Below is an informal and formal description of three axioms, a theorem, and a graphical representation of these.
Axiom 1. 4 turns leave the robot in the same position facing the same direction. Formally, $\forall x~turn(turn(turn(turn(x))))= x$.
Axiom 2. 4 moves interleaved with 4 turns leave the robot in the same position. Goes around a block in a counter clockwise direction. Formally, $\forall x~ turn(move(turn(move(turn(move(turn(move(x)))))))) = x$
Axiom 3. A move followed by two turns, then a move and two turns. Goes to next intersection turns around come back and turn twice to face in the original direction. Formally, $\forall x~ turn(turn(move(turn(turn(move(x)))))) = x$.
Theorem. Going clockwise half way around the block will leave the robot in the same position and orientation as going anticlockwise and then making three turns.
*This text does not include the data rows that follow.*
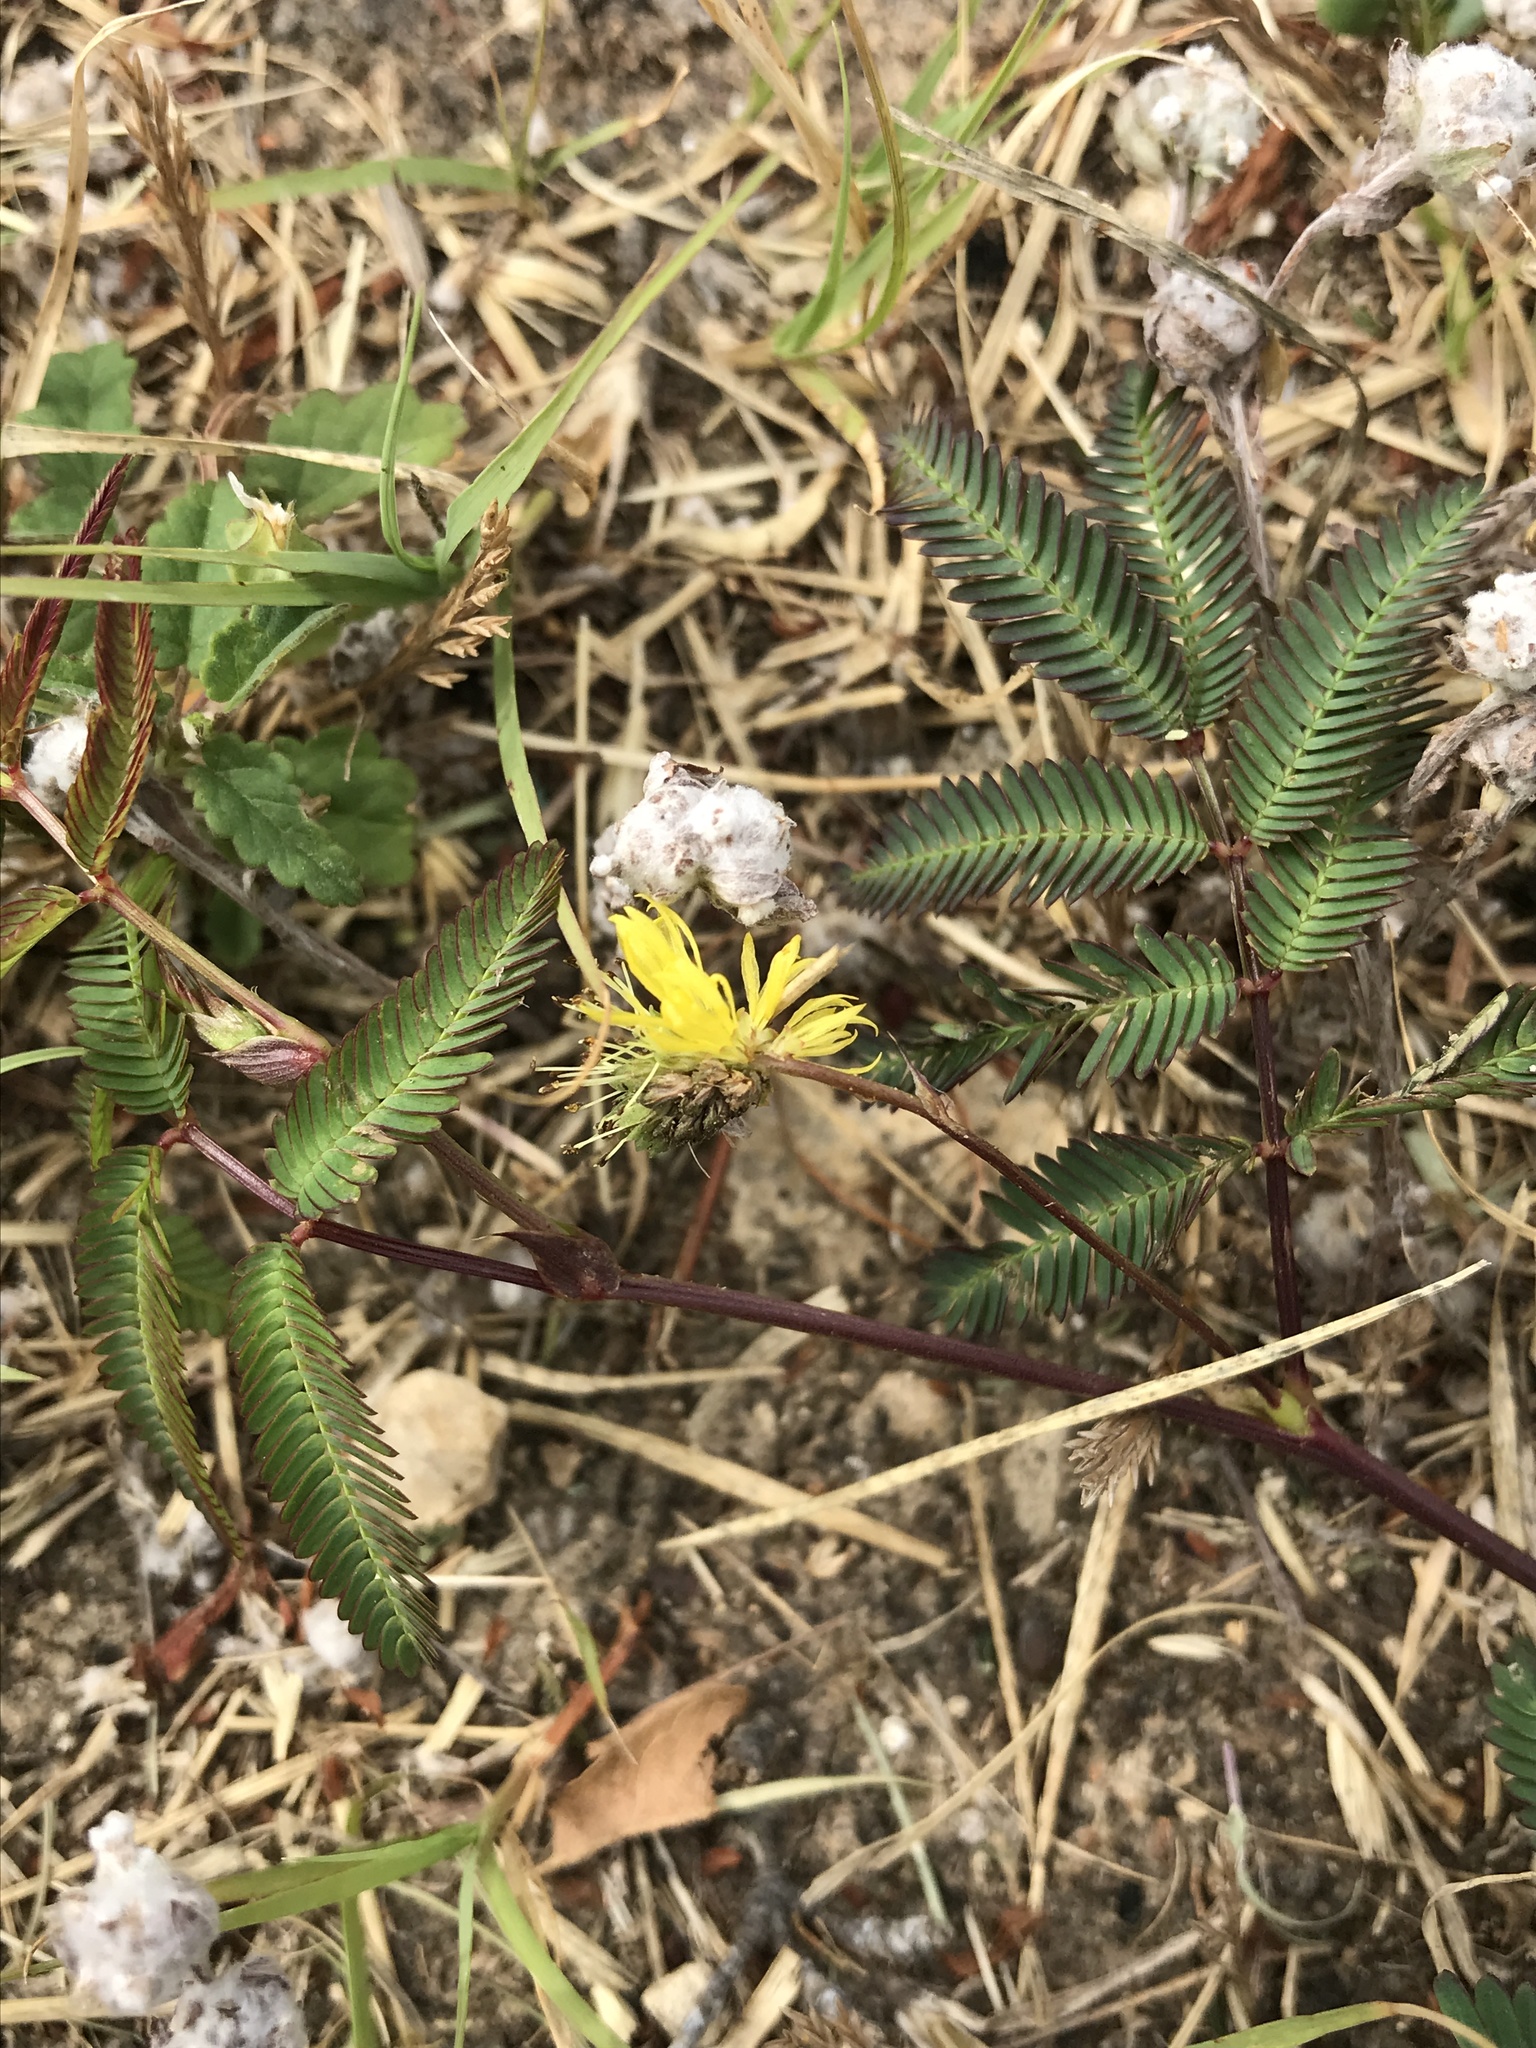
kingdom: Plantae
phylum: Tracheophyta
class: Magnoliopsida
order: Fabales
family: Fabaceae
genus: Neptunia
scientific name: Neptunia pubescens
Note turns are anti-clockwise only. Formally, $\forall x ~ move(turn(turn(turn(move(turn(x)))))) = turn(turn(turn(move(turn(move(x))))))$
The diagrams represent concrete examples with most of the turns omitted. The outer square represents a part of a grid on which the robot can move. The inner lines represent actual turns and moves, they could be have been drawn with any start/finish positions.
Below is a Fitch Style Proof of the theorem based on that from a previous post. Lines 1,2, and 3 are the assumptions or axioms, same as the Prover9 assumptions from previous post. The goal or theorem to be proved is: $\forall x~ move(turn(turn(turn(move (turn(x)))))) = turn (turn (turn (move (turn (move(x))))))$. The axioms and goal were written in Prover9 as:
all p turn(turn( turn( turn(p)))) = p .
all p (turn( move( turn( move( turn( move( turn( move(p)))))))) = p) .
all p (turn( turn( move( turn( turn( move( p)))))) = p) .
Goal
all p (turn(turn(turn(move(turn(move(p)))))) = move(turn(turn(turn(move(turn(p))))))) .
I used the Fitch proof checker to write a first order proof below, I abbreviated $turn$ to $t$ and $move$ to $m$.
Fitch Style Proof
The Fitch Style Proof represents my effort to translated the output of the Prover9 proof from a previous post. The theorem appears intuitively obvious from the diagram, where one has a global view, but I found it very difficult to derive the formal proof from the axioms. Using equational reasoning, it seems to me at least the following tactics could be used:
1) If $a=b$ then we can deduce $f(a)=f(b)$, where $f,a,b$ are legal combinations of $turn$ and $move$.
2) If we have $f(x)$, where $f$ is a legal combination of $turn$ and $move$, we can substitute any of the axioms for $x$
My questions are:
Could human intuition be used in the proof to help make it easier to understand?
Can other proof tactics be applied?
What heuristics can be used?
Can this proof be simplified to make it more understandable?
What seems intuitively obvious seems to require a very complex and verbose proof. Is this just the way it is or can one do better?
This may not be at all what you are looking for, but it's equivalent to showing that $MT^3MT=T^3MTM$ for a (nonabelian) group for which all you know is that $T^4=(TM)^4=(T^2M)^2=I$ (the identity element). The essential steps, as they'd be written in a standard group-theory proof, are
$$\begin{align} MT^3MT &=MT^3MT(TM)^4&\text{(since }(TM)^4=I)\\ &=MT(T^2M)^2(TM)^3&\text{(rearranging parentheses)}\\ &=MT(TM)^3&\text{(since }(T^2M)^2=I)\\ &=(T^4)MT(TM)^3&\text{(since }T^4=I)\\ &=T^2(T^2M)^2(TM)^2&\text{(rearranging parentheses)}\\ &=T^2(TM)^2&\text{(since }(T^2M)^2=I)\\ &=T^3MTM&\text{(rearranging parentheses)} \end{align}$$